The dataset’s principal limitations are its focus on clear daytime conditions (with weather and nighttime data left for future extensions), the absence of radar modalities, and no inclusion of explicit wireless channel impairments (with communication constraints only simulated in higher-level experiments). All benchmark splits and file structures are standardized through the UniV2X framework, facilitating broad adoption and comparative research (Hao et al., 29 Jul 2025).

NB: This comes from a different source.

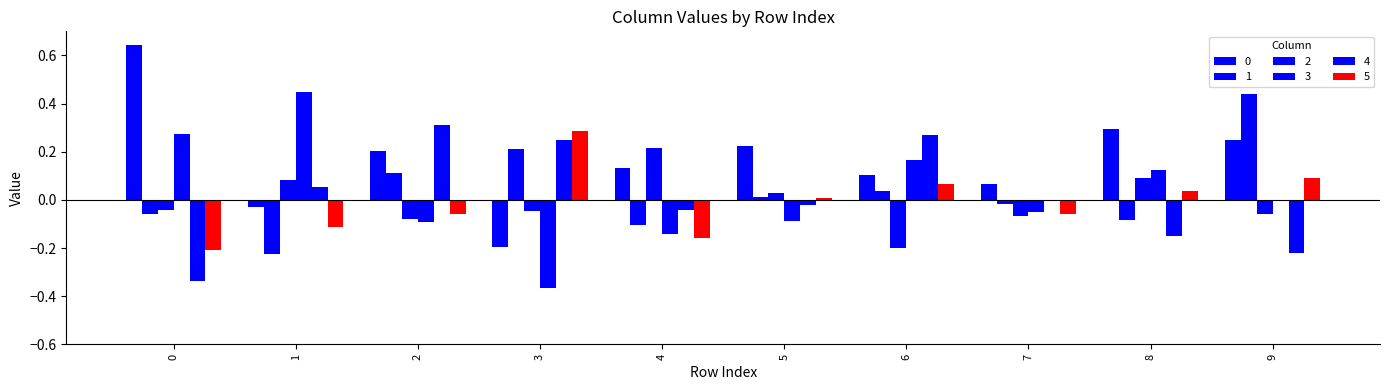

How many data points in 2 are above 0?

4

7. Research Opportunities and Future Directions

V2X-Seq-SPD enables novel research directions, including multi-agent 3D fusion architectures, robust calibration drift detection and self-calibration, closed-loop perception-planning loops incorporating traffic signal reasoning, and domain adaptation from simulation to reality. The dataset’s unique combination of continuous, real-world sensor data, cooperative multi-agent annotation, and joint perception-planning benchmarks positions it as a critical asset for the development and evaluation of scalable, reliable V2X-cooperative urban autonomous driving systems (Yu et al., 2023, Hao et al., 29 Jul 2025).